A little over four years after being sued by the United States, Teva is putting longstanding allegations that it paid kickbacks on a popular multiple sclerosis drug to bed.
Teva Pharmaceuticals USA and Teva Neuroscience have agreed to pay a combined $450 million to resolve claims that the company violated the country’s Anti-Kickback Statute (AKS) and the False Claims Act (FCA), the U.S. Department of Justice said Thursday.
The first $425-million tranche of the settlement covers claims that Teva leveraged two assistance foundations to fund patients’ copays for the blockbuster multiple sclerosis (MS) drug Copaxone from 2006 through 2017. During that period, the Justice Department contends Teva “steadily” raised Copaxone’s price.
Meanwhile, Teva will shell out another $25 million to resolve separate allegations that it conspired with other generic drugmakers to fix prices on the cholesterol med pravastatin as well as clotrimazole for fungal infections and the antibiotic tobramycin.
“Teva is pleased to put these matters behind us so we may continue to focus our efforts on developing and providing access to medicines for patients who need them through the success of our Pivot to Growth strategy,” a company spokesperson told Fierce Pharma over email.
She added that the settlements “include no admission of wrongdoing,” and noted that Teva will pay out the $450-million sum over six years.
“With respect to the PAP, we maintain that Teva’s donations supported MS patients’ access to critical medicines,” she said. “In both matters, Teva disputes that it caused false claims for reimbursement to be submitted to any government programs.”
The U.S. has had its eye on Teva’s Copaxone dealings since the summer of 2020 when the Justice Department filed a false claims lawsuit detailing the alleged kickbacks.
The case never went to trial and, in June, Teva lawyers wrote in a filing that the parties in the lawsuit were “actively engaged in settlement negotiations,” according to a Reuters report.
The United States specifically alleged that Teva “coordinated and conspired” with a specialty pharmacy and two “allegedly independent” copay assistance foundations to funnel donations toward the copays of Copaxone patients on Medicare.
Apart from the original Copaxone case in Massachusetts, seven private Medicare coverage providers in August brought a new lawsuit against Teva’s purported copay scheme in a Kansas court.
The complaint claimed Teva used The Assistance Fund and the Chronic Disease Fund—not as charities—but as “pass-through vehicles” to give money to Copaxone patients and drive up revenues for the product.

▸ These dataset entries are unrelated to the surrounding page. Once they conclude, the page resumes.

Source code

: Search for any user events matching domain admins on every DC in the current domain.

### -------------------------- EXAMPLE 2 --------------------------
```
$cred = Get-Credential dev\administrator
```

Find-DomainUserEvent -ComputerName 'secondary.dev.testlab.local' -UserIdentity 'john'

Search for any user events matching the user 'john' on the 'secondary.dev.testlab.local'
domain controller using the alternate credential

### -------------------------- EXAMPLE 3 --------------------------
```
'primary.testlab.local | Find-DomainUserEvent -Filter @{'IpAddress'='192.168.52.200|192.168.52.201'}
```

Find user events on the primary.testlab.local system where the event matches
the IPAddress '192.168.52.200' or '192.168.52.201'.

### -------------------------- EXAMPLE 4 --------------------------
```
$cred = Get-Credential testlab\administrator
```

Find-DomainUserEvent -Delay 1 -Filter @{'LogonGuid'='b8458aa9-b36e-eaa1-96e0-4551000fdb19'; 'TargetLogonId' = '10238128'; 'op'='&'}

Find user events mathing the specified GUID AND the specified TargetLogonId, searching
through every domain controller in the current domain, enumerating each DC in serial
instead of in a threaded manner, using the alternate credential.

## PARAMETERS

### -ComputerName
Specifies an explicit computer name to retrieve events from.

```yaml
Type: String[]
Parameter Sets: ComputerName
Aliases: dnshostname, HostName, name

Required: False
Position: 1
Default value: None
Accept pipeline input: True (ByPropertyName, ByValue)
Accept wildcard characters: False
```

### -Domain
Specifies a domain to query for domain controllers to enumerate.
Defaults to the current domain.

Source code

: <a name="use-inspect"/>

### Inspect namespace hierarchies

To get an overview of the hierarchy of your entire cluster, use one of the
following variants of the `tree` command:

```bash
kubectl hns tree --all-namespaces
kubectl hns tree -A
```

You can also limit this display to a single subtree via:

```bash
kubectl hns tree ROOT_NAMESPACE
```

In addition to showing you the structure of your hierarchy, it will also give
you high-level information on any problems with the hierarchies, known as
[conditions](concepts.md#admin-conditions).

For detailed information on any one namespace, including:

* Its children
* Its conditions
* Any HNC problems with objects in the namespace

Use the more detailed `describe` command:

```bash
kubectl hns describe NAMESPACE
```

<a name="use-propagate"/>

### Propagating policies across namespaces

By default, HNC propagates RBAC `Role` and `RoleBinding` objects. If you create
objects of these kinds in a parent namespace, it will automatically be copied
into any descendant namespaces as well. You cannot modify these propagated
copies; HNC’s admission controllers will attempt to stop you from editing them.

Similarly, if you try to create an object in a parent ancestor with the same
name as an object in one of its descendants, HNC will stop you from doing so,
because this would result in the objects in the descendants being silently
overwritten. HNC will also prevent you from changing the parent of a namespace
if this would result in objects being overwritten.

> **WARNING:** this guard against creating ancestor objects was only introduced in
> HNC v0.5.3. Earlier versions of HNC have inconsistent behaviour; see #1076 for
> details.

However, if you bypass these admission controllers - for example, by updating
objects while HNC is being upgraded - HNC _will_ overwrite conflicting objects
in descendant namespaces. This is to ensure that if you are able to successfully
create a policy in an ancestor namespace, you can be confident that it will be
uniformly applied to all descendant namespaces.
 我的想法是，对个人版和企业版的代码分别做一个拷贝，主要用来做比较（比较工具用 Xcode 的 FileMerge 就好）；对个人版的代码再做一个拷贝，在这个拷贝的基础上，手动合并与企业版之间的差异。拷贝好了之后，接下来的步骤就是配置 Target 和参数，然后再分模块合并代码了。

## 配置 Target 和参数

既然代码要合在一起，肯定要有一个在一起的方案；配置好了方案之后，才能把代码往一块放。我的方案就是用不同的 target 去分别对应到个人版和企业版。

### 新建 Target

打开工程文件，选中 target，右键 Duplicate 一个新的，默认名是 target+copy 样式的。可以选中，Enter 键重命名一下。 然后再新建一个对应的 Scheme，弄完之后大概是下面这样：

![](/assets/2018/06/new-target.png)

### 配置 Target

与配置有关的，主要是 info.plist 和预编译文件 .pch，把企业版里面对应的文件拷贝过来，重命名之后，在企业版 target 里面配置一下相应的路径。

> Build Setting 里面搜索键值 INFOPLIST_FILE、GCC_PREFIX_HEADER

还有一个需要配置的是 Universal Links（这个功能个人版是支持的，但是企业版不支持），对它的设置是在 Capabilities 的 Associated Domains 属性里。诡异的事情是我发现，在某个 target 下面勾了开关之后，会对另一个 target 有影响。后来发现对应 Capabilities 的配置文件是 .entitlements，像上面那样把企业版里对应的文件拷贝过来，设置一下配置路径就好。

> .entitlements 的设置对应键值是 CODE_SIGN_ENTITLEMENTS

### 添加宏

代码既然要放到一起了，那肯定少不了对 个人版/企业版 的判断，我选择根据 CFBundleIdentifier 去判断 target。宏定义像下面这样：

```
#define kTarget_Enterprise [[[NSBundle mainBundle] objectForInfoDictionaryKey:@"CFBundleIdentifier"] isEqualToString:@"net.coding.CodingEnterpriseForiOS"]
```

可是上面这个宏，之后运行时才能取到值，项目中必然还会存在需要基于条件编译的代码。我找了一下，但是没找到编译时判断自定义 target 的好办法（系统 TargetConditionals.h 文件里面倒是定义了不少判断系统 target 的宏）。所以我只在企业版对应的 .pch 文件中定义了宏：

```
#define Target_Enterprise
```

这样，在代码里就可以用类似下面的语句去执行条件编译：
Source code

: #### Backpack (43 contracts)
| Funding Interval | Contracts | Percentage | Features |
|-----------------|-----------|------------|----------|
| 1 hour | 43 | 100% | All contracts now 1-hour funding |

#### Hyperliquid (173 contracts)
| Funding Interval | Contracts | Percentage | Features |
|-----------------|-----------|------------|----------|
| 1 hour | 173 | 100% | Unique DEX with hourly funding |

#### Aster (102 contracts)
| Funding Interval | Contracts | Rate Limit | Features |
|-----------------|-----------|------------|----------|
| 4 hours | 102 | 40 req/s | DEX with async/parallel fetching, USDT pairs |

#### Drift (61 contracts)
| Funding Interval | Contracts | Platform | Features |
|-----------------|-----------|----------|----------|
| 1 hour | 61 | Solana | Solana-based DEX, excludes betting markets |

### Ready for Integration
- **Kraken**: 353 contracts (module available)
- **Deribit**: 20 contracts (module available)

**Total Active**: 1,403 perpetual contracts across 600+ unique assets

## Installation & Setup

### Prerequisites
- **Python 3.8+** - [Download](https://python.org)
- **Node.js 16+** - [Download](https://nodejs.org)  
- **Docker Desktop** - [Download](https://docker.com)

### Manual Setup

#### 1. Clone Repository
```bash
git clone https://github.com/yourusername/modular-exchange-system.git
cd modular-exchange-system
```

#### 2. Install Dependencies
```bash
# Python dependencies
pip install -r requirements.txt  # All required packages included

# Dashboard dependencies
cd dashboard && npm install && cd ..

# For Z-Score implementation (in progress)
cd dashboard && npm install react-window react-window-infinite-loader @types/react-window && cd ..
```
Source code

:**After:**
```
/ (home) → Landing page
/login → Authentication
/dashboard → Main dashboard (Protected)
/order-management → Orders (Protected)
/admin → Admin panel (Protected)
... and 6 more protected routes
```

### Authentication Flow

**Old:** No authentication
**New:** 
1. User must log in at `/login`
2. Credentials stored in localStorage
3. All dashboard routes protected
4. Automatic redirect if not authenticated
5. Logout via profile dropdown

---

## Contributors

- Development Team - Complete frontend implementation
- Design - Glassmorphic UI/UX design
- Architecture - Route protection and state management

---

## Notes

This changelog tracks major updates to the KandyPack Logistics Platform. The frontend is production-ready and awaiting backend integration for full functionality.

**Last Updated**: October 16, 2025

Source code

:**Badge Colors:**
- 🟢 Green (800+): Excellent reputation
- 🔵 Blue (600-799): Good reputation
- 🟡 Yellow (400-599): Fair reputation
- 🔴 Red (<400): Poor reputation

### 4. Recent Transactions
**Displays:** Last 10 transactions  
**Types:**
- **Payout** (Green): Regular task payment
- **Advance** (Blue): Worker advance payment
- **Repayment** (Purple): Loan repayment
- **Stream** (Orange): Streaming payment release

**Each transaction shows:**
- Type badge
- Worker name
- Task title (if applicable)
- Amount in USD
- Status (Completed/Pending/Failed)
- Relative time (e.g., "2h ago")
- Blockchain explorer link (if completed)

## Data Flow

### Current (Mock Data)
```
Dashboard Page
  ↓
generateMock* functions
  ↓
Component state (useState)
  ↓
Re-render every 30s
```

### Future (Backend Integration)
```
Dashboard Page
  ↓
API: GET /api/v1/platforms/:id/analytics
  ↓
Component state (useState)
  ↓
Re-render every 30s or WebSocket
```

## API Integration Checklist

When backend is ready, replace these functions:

As for the price-fixing charge, the U.S. contends that Teva colluded with three other generics companies to set the costs of pravastatin, clotrimazole and tobramycin.
Teva previously entered a deferred prosecution agreement on the matter with the Justice Department’s Antitrust Division, paying a criminal penalty of $225 million. That penalty is separate and on top of the $450 million Teva agreed to hand over this week.
The settlement amount is based on Teva’s ability to pay, the Justice Department said.
Teva has been going back and forth on the Copaxone case with the U.S. for years.
Elsewhere, the company recently inked major opioid settlements and, in early 2020, agreed to pay $54 million to settle a years-old whistleblower lawsuit claiming it paid doctors as speakers or consultants at “sham” events to prescribe Copaxone and the Parkinson’s disease drug Azilect.